(LESETEXT)
:::

Eine App soll die Prävention von Angststörungen und Depressionen verbessern: Dieses Ziel verfolgt das neue LOEWE-Vorhaben der Qualifikationsprofessorin Dr. Anna-Carlotta Zarski aus der klinischen Psychologie der Philipps-Universität Marburg. Das Projekt wird für die nächsten zwei Jahre mit 299.000 Euro gefördert.
Das Forschungsteam setzt auf eine App, die auf DyKI-JITAI beruht, das steht für dyadisch-basierter, KI-gesteuerter Just-In-Time-Adaptiver-Interventionsmechanismus: Eine solche App bietet, gesteuert durch Künstliche Intelligenz und Präferenzen der Teilnehmenden, maßgeschneiderte kognitiv-verhaltenstherapeutische Inhalte und Übungen für Personen mit Angststörungen und Depressionen.

:::

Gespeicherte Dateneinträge
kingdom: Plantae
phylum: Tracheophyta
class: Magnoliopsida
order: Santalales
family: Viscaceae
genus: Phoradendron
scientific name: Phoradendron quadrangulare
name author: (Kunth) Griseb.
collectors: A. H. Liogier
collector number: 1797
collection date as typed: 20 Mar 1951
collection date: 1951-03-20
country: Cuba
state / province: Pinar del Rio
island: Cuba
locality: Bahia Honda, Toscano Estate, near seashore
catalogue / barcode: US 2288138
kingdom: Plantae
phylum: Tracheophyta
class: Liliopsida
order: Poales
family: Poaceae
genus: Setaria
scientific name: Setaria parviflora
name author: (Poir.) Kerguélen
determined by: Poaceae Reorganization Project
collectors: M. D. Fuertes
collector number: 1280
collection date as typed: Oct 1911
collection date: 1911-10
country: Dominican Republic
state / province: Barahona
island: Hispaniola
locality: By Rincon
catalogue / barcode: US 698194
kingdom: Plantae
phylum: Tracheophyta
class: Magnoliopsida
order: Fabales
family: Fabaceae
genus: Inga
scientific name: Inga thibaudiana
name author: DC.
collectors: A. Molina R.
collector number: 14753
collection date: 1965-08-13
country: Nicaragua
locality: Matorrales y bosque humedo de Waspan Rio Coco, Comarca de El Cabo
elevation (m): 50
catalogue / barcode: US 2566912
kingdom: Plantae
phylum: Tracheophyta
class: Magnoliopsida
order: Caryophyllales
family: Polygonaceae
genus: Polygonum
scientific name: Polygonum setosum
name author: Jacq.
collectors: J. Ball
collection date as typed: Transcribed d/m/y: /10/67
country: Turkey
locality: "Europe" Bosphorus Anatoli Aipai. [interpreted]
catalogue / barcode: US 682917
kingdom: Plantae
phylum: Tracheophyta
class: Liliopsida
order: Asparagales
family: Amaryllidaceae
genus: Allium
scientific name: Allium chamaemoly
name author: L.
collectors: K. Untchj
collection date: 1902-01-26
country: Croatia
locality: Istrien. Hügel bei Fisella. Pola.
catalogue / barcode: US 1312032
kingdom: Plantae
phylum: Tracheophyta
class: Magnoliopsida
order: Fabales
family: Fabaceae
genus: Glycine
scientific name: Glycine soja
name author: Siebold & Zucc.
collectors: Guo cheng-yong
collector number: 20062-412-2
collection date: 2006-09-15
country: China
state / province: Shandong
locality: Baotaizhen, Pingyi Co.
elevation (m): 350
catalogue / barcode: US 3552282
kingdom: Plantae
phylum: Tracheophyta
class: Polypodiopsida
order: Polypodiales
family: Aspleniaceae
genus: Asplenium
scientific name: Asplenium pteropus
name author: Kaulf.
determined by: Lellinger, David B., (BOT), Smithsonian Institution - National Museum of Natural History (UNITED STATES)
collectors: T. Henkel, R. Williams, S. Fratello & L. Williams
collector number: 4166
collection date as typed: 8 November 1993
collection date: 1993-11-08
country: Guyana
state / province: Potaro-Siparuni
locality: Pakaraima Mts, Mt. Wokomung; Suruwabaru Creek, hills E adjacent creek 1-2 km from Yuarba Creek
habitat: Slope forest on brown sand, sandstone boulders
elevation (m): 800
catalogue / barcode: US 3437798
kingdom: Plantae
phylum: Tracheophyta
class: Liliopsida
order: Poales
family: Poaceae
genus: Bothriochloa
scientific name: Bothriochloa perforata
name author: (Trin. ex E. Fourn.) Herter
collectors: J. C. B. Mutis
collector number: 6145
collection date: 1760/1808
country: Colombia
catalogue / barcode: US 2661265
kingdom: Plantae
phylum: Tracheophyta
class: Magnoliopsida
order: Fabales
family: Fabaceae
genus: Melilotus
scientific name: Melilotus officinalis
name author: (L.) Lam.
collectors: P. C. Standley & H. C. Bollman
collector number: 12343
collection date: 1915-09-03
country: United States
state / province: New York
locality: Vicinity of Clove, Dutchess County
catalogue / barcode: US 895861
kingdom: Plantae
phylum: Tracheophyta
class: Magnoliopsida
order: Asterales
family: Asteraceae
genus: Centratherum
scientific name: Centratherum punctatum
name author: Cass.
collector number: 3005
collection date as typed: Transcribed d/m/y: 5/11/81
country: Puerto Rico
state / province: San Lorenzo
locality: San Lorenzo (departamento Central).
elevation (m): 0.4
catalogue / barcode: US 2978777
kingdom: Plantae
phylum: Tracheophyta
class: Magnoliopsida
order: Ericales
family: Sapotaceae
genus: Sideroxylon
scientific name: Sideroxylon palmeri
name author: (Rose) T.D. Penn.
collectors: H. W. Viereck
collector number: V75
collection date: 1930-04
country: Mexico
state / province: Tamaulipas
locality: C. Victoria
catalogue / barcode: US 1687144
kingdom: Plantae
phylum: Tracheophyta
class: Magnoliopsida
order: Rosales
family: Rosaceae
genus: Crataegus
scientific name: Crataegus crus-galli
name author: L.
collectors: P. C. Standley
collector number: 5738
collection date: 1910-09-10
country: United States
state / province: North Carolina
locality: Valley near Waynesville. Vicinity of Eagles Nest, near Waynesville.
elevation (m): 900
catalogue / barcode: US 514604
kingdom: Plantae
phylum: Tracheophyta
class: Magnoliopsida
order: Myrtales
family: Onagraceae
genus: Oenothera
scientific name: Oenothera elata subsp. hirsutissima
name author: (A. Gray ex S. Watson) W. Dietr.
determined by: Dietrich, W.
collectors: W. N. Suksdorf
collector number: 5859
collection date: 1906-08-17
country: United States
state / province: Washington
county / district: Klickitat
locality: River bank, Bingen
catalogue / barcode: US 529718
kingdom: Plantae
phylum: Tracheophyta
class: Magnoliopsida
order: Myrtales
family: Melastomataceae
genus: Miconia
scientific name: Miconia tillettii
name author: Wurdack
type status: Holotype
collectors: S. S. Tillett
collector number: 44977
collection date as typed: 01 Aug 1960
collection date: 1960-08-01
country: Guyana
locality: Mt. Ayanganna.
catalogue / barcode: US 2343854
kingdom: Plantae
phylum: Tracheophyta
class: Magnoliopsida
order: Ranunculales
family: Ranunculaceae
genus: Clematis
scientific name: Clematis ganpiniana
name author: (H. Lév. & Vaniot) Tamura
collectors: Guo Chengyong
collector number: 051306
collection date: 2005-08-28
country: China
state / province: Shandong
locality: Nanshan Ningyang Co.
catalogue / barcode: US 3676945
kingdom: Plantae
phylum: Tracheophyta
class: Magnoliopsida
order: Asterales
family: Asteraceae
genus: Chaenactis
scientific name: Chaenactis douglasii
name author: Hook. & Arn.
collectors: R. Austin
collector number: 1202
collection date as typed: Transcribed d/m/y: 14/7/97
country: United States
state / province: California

:::

(DIE AUFGABE)
Mit welchem Betrag und für welchen Zeitraum wird das Projekt laut dem Lesetext über die Präventions-App gefördert?

(ANTWORT ZUR ÜBUNG)
Das Projekt wird für die nächsten zwei Jahre mit 299.000 Euro gefördert.